Durante longos anos, por falta de legislação específica para o usuário do serviço público, tanto a doutrina, quanto a jurisprudência pátria, utilizaram-se dos artigos dos artigos 6º, inciso X e 22, do CDC, para resolver eventuais conflitos entre o usuário e a concessionária de serviço público de transporte aéreo.

Acontece que, com a vigência da lei 13.460/17, que dispõe sobre a participação, proteção e defesa dos usuários dos serviços públicos da administração pública, os aludidos dispositivos não devem mais ser aplicados.

A realidade que não há mais como se confundir a figura do usuário do serviço público com o consumidor, pois, além de se calcarem em fundamentos constitucionais distintos, hoje há legislação específica para tratar dos temas concernentes ao usuário do serviço público.

Como se sabe, o tratamento oferecido ao usuário do serviço público pela Constituição Federal e pela Lei é diverso do dispensado ao consumidor: a concessão, no art. 175; a proteção ao consumidor, nos arts. 5º, inciso XXXII, e 170, inciso V.

Nessa linha de raciocínio, é de bom alvitre observar as palavras as palavras da Ministra Carmen Lúcia, do STJ, por ocasião do julgamento no Pleno da ADIn 4.478/Amapá, julgada em 01.09.2011:

“O consumidor é aquele que consome; portanto, quem pode pagar pelo consumo paga, quem não pode não usa. O usuário é aquele a quem o Estado, por força da Constituição e das Leis, atribui uma situação diferenciada. Daí o meu apego ao que o Ministro Toffoli chamou atenção, o Ministro Fux também, ao fato de que estamos a lidar, aqui, com usuário, aquele que é a ponta a que se chega mediante a prestação do serviço público no sistema de concessão...

(Registros de dados coletados)
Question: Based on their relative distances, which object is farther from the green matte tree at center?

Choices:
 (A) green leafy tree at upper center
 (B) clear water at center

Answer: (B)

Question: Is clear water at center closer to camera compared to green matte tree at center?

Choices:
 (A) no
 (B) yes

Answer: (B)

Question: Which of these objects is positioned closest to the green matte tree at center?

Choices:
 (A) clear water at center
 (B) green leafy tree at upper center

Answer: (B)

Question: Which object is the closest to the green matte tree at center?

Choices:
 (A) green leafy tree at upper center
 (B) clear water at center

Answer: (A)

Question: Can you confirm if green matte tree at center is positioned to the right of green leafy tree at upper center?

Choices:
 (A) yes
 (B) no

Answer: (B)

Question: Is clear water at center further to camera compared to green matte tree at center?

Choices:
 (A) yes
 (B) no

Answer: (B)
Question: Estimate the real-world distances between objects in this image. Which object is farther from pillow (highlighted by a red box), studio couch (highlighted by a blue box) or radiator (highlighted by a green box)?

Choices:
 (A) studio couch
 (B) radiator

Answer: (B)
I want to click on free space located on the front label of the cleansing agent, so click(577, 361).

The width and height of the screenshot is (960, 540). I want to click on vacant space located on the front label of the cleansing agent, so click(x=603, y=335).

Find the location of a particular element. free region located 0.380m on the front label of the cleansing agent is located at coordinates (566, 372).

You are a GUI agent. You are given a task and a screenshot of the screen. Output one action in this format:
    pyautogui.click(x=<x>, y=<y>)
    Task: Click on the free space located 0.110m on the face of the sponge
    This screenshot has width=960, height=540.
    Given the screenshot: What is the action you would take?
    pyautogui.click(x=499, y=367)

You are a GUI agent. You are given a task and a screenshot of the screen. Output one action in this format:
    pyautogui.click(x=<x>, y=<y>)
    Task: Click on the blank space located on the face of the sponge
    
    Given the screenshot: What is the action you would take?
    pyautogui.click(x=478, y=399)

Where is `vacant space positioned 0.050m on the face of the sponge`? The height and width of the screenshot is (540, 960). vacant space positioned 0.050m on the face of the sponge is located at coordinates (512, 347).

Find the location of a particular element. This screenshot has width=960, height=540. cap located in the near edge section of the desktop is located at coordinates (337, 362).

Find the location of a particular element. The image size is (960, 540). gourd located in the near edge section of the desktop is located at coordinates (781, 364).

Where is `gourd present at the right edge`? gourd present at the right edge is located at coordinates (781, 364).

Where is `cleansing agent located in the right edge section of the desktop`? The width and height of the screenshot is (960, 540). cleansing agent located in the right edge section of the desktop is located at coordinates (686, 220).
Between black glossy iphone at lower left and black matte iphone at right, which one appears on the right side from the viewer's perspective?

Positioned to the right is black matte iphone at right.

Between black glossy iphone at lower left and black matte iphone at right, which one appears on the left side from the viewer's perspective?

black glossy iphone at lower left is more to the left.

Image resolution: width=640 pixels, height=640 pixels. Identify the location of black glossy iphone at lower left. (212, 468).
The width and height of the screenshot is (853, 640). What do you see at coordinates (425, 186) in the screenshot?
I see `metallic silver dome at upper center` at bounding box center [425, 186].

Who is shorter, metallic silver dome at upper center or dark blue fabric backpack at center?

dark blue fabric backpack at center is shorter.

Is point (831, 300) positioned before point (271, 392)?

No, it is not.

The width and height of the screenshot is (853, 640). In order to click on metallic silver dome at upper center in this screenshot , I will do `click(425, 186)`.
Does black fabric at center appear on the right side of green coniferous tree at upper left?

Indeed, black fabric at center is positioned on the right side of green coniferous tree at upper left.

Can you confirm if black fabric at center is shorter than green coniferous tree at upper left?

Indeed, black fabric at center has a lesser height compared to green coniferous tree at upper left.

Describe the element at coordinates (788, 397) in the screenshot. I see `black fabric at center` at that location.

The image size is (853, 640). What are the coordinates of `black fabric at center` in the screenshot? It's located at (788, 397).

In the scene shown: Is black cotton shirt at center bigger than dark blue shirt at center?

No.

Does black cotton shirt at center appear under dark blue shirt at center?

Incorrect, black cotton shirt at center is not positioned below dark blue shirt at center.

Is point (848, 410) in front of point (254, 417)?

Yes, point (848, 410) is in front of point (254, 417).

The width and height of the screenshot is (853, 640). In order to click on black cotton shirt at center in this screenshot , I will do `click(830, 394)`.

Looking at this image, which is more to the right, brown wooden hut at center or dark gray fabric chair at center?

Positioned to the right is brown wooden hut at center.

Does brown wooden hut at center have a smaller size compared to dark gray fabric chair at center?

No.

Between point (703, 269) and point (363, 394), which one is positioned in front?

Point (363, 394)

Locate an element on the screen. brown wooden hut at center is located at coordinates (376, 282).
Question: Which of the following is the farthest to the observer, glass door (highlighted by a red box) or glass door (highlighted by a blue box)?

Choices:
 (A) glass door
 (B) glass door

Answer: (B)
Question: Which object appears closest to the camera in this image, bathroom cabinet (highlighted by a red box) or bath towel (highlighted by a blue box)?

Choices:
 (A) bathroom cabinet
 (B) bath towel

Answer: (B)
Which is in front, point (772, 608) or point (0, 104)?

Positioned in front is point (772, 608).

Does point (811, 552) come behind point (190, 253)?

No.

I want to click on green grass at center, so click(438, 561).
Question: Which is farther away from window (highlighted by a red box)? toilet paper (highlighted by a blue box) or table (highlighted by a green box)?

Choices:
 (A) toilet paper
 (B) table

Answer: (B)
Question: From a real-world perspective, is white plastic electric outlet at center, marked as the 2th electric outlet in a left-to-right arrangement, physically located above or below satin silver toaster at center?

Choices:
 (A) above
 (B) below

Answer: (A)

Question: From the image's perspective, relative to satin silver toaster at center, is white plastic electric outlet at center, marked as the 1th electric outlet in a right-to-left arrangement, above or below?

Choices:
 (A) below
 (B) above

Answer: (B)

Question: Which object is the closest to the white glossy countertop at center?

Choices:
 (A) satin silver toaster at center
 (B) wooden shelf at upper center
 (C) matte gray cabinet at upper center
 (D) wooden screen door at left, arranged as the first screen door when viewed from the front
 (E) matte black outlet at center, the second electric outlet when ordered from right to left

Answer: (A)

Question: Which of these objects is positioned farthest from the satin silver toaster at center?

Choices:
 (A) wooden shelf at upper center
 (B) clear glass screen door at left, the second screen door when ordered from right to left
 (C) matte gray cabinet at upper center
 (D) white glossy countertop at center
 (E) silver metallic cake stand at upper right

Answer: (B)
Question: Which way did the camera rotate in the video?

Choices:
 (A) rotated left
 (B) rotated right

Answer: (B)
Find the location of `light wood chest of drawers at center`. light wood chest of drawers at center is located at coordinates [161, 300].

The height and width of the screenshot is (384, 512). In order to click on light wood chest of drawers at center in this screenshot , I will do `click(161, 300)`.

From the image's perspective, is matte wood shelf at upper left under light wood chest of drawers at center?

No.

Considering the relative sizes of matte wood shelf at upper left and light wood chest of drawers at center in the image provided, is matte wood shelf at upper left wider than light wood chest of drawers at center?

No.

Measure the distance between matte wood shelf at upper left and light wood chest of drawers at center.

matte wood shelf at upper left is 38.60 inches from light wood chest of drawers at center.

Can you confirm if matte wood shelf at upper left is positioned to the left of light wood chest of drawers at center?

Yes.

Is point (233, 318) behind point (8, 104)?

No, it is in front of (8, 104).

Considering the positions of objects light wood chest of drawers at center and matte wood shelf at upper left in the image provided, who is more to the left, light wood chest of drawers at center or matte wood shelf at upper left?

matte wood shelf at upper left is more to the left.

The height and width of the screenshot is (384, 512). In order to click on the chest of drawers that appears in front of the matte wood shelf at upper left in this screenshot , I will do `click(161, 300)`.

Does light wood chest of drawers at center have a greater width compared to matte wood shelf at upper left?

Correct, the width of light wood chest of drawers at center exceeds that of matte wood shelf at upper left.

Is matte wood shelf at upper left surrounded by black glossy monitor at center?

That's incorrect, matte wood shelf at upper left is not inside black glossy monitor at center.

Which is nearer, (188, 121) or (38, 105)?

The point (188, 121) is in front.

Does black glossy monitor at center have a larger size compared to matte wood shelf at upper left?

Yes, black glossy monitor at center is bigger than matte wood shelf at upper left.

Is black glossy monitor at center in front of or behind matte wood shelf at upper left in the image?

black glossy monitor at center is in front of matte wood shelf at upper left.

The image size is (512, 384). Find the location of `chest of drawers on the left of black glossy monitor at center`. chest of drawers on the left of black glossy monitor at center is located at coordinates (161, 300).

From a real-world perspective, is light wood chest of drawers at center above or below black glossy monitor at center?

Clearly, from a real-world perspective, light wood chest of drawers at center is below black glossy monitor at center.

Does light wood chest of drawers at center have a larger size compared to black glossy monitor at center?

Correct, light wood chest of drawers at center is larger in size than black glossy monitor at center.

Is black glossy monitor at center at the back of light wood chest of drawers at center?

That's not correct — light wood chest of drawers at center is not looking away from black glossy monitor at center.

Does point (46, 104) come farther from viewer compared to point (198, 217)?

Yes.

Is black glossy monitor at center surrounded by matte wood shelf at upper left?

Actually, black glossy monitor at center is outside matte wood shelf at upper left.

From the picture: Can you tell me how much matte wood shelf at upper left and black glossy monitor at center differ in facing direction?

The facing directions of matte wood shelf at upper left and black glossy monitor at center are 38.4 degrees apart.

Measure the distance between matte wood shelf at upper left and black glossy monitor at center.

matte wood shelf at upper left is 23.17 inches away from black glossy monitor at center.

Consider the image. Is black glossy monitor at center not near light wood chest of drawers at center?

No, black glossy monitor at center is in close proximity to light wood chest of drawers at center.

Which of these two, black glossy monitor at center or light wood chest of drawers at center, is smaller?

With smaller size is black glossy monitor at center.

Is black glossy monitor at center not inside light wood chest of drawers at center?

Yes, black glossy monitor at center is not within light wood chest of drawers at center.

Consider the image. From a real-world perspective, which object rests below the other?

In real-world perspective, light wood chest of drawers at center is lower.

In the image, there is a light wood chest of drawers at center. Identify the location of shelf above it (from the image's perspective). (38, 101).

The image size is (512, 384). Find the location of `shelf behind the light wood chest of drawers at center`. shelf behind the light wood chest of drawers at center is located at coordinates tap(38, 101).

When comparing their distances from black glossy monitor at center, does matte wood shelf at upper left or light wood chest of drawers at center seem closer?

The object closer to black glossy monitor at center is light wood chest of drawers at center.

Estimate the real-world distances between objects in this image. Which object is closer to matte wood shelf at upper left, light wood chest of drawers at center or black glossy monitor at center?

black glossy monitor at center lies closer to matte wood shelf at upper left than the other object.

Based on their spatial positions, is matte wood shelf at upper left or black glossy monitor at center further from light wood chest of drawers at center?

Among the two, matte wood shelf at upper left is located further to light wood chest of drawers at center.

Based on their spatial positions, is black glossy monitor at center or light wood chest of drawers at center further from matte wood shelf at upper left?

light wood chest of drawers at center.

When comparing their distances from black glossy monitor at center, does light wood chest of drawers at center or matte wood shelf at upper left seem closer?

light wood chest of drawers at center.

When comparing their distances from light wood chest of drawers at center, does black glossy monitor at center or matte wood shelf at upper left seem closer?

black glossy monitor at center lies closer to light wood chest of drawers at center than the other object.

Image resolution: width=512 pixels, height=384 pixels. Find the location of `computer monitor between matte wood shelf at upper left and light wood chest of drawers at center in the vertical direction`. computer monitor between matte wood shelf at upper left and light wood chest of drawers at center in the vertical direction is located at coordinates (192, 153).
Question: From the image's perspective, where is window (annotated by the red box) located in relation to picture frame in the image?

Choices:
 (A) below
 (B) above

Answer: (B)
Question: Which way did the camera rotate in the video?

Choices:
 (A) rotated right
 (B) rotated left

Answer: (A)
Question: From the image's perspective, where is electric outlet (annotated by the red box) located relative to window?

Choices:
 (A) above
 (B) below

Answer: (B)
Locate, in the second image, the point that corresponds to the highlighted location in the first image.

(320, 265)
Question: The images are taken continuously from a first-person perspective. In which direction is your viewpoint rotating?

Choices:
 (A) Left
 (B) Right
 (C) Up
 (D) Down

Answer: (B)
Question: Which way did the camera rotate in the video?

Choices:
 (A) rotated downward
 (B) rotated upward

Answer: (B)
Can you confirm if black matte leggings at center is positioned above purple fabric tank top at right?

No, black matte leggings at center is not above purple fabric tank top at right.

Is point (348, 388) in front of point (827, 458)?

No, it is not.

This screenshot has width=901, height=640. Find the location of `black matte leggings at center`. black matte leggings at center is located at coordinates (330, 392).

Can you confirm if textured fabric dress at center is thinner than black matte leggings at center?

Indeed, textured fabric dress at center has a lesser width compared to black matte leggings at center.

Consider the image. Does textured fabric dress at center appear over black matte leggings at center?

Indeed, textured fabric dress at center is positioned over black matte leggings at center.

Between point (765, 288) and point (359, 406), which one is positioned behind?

**Lista de exercícios:**
#1 Reproduza fielmente o trecho do texto sobre o usuário do serviço público que vai de "Nessa linha de" até "sistema de concessão...", inclusive.
#2 Devolva, sem qualquer alteração, as linhas dos registros que vão do início dos registros até a linha que contém "pyautogui.click(x=499, y=367)", inclusive.
Os registros não guardam relação alguma com o texto.

**Gabarito:**
#1
Nessa linha de raciocínio, é de bom alvitre observar as palavras as palavras da Ministra Carmen Lúcia, do STJ, por ocasião do julgamento no Pleno da ADIn 4.478/Amapá, julgada em 01.09.2011:

“O consumidor é aquele que consome; portanto, quem pode pagar pelo consumo paga, quem não pode não usa. O usuário é aquele a quem o Estado, por força da Constituição e das Leis, atribui uma situação diferenciada. Daí o meu apego ao que o Ministro Toffoli chamou atenção, o Ministro Fux também, ao fato de que estamos a lidar, aqui, com usuário, aquele que é a ponta a que se chega mediante a prestação do serviço público no sistema de concessão...

#2
Question: Based on their relative distances, which object is farther from the green matte tree at center?

Choices:
 (A) green leafy tree at upper center
 (B) clear water at center

Answer: (B)

Question: Is clear water at center closer to camera compared to green matte tree at center?

Choices:
 (A) no
 (B) yes

Answer: (B)

Question: Which of these objects is positioned closest to the green matte tree at center?

Choices:
 (A) clear water at center
 (B) green leafy tree at upper center

Answer: (B)

Question: Which object is the closest to the green matte tree at center?

Choices:
 (A) green leafy tree at upper center
 (B) clear water at center

Answer: (A)

Question: Can you confirm if green matte tree at center is positioned to the right of green leafy tree at upper center?

Choices:
 (A) yes
 (B) no

Answer: (B)

Question: Is clear water at center further to camera compared to green matte tree at center?

Choices:
 (A) yes
 (B) no

Answer: (B)
Question: Estimate the real-world distances between objects in this image. Which object is farther from pillow (highlighted by a red box), studio couch (highlighted by a blue box) or radiator (highlighted by a green box)?

Choices:
 (A) studio couch
 (B) radiator

Answer: (B)
I want to click on free space located on the front label of the cleansing agent, so click(577, 361).

The width and height of the screenshot is (960, 540). I want to click on vacant space located on the front label of the cleansing agent, so click(x=603, y=335).

Find the location of a particular element. free region located 0.380m on the front label of the cleansing agent is located at coordinates (566, 372).

You are a GUI agent. You are given a task and a screenshot of the screen. Output one action in this format:
    pyautogui.click(x=<x>, y=<y>)
    Task: Click on the free space located 0.110m on the face of the sponge
    This screenshot has width=960, height=540.
    Given the screenshot: What is the action you would take?
    pyautogui.click(x=499, y=367)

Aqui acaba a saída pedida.